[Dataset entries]
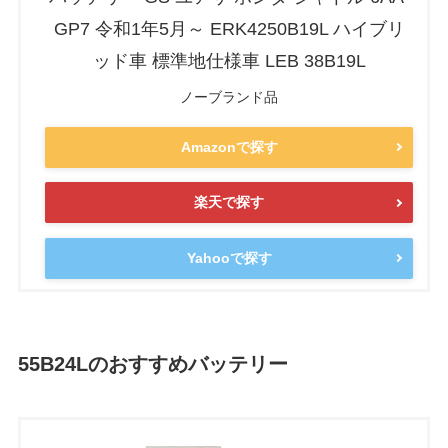
GP7 令和1年5月～ ERK4250B19L ハイブリ
ッド車 標準地仕様車 LEB 38B19L
ノーブランド品
Amazonで探す
楽天で探す
Yahooで探す
55B24Lのおすすめバッテリー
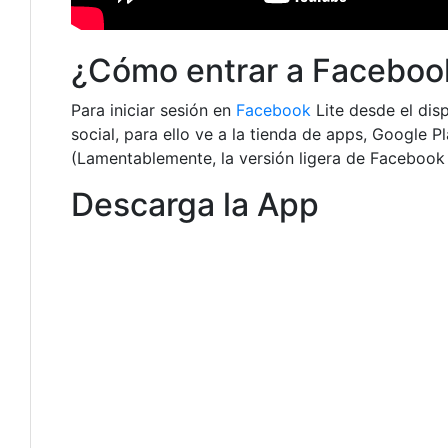
¿Cómo entrar a Facebook
Para iniciar sesión en
Facebook
Lite desde el disp
social, para ello ve a la tienda de apps, Google P
(Lamentablemente, la versión ligera de Facebook
Descarga la App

Your task
Reproduce exactly the line bearing "entrar a Facebook" and all the lines that come after it in the records above; add nothing.

Exercise answer
¿Cómo entrar a Facebook
Para iniciar sesión en
Facebook
Lite desde el disp
social, para ello ve a la tienda de apps, Google P
(Lamentablemente, la versión ligera de Facebook
Descarga la App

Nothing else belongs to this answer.